Hiding in Plain Sight: the Issue of Credit Invisibility in America
The Consumer Financial Protection Bureau recently released a follow up to its 2015 study on credit invisibility in the United States. A person is “credit invisible” when they lack the data needed to calculate a credit score (invisible) or their credit data is so old that it is no longer a reliable indicator of creditworthiness (unscorable). Credit score can be a strong factor in determining whether or not a person secures a conventional loan.
The CFPB’s original 2015 study found that 20% of American adults are credit invisible or unscorable, including more than 20 million middle-income consumers. Young adults and retirement-age consumers are especially susceptible to credit invisibility, albeit for different reasons. Eighteen to19 year olds tend to have little to no credit-affecting activity to their name, while older Americans are more likely to have paid off mortgages and car loans years ago leaving little current credit data to compile a reliable score. As the CFPB notes in the study, “consumers with limited credit histories can face substantially reduced access to credit.”
In hopes of understanding the reasons behind credit invisibility, CFPB returned to the subject this year and explored the various ways that consumers achieve credit visibility. Their research identifies a significant divide– higher income consumers amass credit scoring data through the use of credit cards or through help from another person (like a parent co-signing the loan on their child’s first car), but lower income consumers develop visibility through negative credit records such as debt collection. The gulf in credit visibility practices is stark; customers in lower income areas are 240% more likely to become credit visible due to negative records.
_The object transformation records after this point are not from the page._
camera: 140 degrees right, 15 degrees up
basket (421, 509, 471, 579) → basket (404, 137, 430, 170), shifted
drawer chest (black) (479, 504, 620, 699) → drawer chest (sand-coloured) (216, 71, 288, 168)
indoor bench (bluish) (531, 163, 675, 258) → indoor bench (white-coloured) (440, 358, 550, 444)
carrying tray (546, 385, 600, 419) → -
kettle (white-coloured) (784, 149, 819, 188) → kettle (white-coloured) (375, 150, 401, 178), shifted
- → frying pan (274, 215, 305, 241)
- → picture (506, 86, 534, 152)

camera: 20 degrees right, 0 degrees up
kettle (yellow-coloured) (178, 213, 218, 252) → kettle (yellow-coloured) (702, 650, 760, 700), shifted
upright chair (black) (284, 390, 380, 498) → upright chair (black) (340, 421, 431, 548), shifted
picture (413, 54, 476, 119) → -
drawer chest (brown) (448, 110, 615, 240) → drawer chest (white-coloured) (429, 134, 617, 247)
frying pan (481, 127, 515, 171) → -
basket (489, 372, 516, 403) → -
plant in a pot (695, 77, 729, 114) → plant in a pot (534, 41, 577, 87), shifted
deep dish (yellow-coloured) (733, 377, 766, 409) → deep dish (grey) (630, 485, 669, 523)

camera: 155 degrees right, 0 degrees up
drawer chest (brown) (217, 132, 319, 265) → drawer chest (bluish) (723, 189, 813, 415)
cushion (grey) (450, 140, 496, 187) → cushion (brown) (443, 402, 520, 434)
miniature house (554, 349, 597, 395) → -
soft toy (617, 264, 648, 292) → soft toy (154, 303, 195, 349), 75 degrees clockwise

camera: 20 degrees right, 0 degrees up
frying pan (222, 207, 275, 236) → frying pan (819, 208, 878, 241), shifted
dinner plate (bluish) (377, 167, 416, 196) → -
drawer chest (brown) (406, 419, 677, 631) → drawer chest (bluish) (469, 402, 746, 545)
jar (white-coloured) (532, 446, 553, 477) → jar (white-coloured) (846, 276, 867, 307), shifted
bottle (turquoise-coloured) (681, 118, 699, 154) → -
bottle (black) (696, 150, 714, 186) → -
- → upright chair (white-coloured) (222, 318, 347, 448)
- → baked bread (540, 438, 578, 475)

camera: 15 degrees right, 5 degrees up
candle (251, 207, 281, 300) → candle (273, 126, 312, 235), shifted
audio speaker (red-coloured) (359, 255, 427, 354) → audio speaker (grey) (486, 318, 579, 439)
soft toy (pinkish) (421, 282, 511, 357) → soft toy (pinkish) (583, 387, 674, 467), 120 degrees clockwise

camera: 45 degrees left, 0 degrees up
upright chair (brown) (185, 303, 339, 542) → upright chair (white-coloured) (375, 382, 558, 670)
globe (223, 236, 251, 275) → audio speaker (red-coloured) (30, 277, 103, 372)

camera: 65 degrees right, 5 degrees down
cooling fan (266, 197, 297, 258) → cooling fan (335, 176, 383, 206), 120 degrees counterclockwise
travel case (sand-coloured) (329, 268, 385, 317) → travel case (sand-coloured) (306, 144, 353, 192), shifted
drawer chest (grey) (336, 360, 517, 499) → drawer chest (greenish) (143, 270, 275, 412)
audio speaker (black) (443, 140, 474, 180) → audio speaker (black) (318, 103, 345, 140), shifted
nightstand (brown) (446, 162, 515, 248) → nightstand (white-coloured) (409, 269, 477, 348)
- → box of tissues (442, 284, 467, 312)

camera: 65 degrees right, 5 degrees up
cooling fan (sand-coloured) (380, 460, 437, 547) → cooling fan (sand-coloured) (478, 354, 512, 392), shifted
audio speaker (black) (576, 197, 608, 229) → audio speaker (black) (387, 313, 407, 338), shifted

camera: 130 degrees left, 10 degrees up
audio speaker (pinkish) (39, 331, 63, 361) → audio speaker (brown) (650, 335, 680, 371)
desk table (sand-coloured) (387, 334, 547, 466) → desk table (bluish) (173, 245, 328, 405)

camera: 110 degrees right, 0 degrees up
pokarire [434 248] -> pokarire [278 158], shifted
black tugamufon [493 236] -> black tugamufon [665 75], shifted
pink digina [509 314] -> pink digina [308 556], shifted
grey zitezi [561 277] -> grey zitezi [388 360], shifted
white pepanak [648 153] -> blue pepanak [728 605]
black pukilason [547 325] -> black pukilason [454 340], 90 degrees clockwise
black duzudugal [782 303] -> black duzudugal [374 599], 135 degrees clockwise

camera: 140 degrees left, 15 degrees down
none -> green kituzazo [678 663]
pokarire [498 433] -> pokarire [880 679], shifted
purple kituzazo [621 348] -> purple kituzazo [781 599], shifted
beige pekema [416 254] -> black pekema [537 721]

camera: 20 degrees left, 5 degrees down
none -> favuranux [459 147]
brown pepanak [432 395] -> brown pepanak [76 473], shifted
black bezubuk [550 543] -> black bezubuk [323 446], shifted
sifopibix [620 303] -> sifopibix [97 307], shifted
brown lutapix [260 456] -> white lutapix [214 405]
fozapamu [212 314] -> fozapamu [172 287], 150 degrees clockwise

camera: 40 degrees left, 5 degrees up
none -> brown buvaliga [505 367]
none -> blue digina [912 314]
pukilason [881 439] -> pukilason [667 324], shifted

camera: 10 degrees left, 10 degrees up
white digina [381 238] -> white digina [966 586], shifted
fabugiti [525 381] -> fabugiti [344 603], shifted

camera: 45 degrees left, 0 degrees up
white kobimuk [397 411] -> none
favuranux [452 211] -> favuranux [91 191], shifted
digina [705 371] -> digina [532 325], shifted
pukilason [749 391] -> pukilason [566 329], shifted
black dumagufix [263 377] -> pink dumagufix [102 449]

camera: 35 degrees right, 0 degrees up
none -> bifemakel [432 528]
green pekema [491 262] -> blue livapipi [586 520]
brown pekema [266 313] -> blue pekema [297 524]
Even when subprime and lower income consumers are able to secure a credit card, bank practices might actually perpetuate a cycle of poor credit that ultimately is passed on to the card holder’s children. Credit card holders with poor credit are often provided lower caps on card usage, and caps have shrunk more than $1,000 on average since 2010. Smaller caps on spending mean a consumer is more likely to max out or come close to their credit limit each month. One measurement taken when calculating credit score is the consumer’s ratio of available credit vs. what is actually utilized each month. This can account for as much as 30% of a person’s FICO score. Essentially, it is better to spend $2,000 each month if you have a $15,000 limit than to spend $1,000 each month if you only have a $1,000 limit, even if you pay the credit card bill in full, on time every month.
Student loans are also increasingly becoming a common way in which Americans become credit visible. The CFPB found that the amount of consumers initiating credit visibility via student loans doubled in the past 10 years. American student loan debt now totals more than $1.4 trillion and continues to grow, so there is no expectation that credit visibility via student loan debt will shrink anytime soon.
Few solutions have been put forth thus far to curb negative credit visibility events and promote healthier credit building, especially in lower income areas. In many ways, alternative financial services have ascended to fill the gap between credit needs and availability. Small dollar lending is poised to continue growing in the coming decades to meet the needs of the underbanked and credit invisible.